I'd like something from elsewhere in the world, but I don't know what to suggest, again. There's nothing obviously non-European in that category you linked, though I need to look more closely.
gloss: superhero hit over the head with a book (academia)

Cold War America

[personal profile] gloss 2009-06-01 10:19 pm (UTC)(link)
I'd love to run this one, and I have some book ideas:
Shimmer, Sarah Schulman
Fellow Travelers, Thomas Mallon
Advise & Consent, Allen Drury

...the theme's turned into "homosexuality and Cold War America", if that's okay. The only problem is that I'm not sure how/where to find a *free* edition, since by definition nothing's old enough to be public domain yet. Any ideas would be more than welcome.
nightmareink: tree branches with white flowers on them (Default)

Re: WW1 in general

[personal profile] nightmareink 2009-06-01 10:26 pm (UTC)(link)
If there's no one who has volunteered to run this one, I'd be willing to do so. WWI is an area of interest of mine and I'm at least familiar with two of the books mentioned here.
nightmareink: tree branches with white flowers on them (Default)

Re: WW1 in general

[personal profile] nightmareink 2009-06-01 10:26 pm (UTC)(link)
I liked Regeneration myself. I need to read the other two books however.
vass: Jon Stewart reading a dictionary (books)

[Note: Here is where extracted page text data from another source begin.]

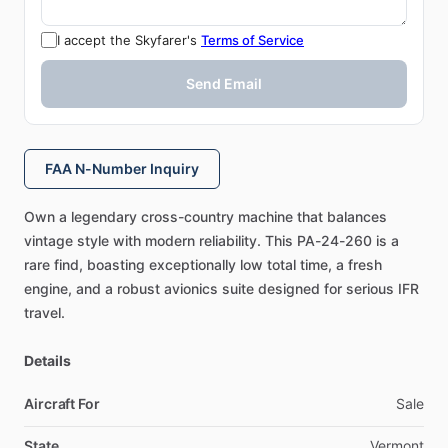
I accept the Skyfarer's
Terms of Service
Send Email
FAA N-Number Inquiry
Own
a
legendary
cross-country
machine
that
balances
vintage
style
with
modern
reliability.
This
PA-24-260
is
a
rare
find,
boasting
exceptionally
low
total
time,
a
fresh
engine,
and
a
robust
avionics
suite
designed
for
serious
IFR
travel.
Details
Aircraft For
Sale
State
Vermont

[personal profile] vass 2009-06-01 10:31 pm (UTC)(link)
Theme: China?
Are you prepared to run it: I don't think I know enough to run it, no.
Suggested books:
I'm thinking things like Lisa See's Snow Flower and the Secret Fan, and if autobiography counts, then Jung Chang's Wild Swans.
vass: Jon Stewart reading a dictionary (books)

[personal profile] vass 2009-06-01 10:32 pm (UTC)(link)
Theme: Punic wars
Are you ready to run it: sorry, no.
Suggested books:
David Anthony Durham, Pride of Carthage
naraht: Roy Cohn and Joe McCarthy (hist-Whispering)

Re: Cold War America

[personal profile] naraht 2009-06-01 10:33 pm (UTC)(link)
Homosexuality and Cold War America is such a great topic. J Edgar Hoover and Roy Cohn, oh my!

"The Amazing Adventures of Kavalier and Clay" by Michael Chabon might just fit under that theme, though it might not. A good secondary source is "The lavender scare" by David K. Johnson.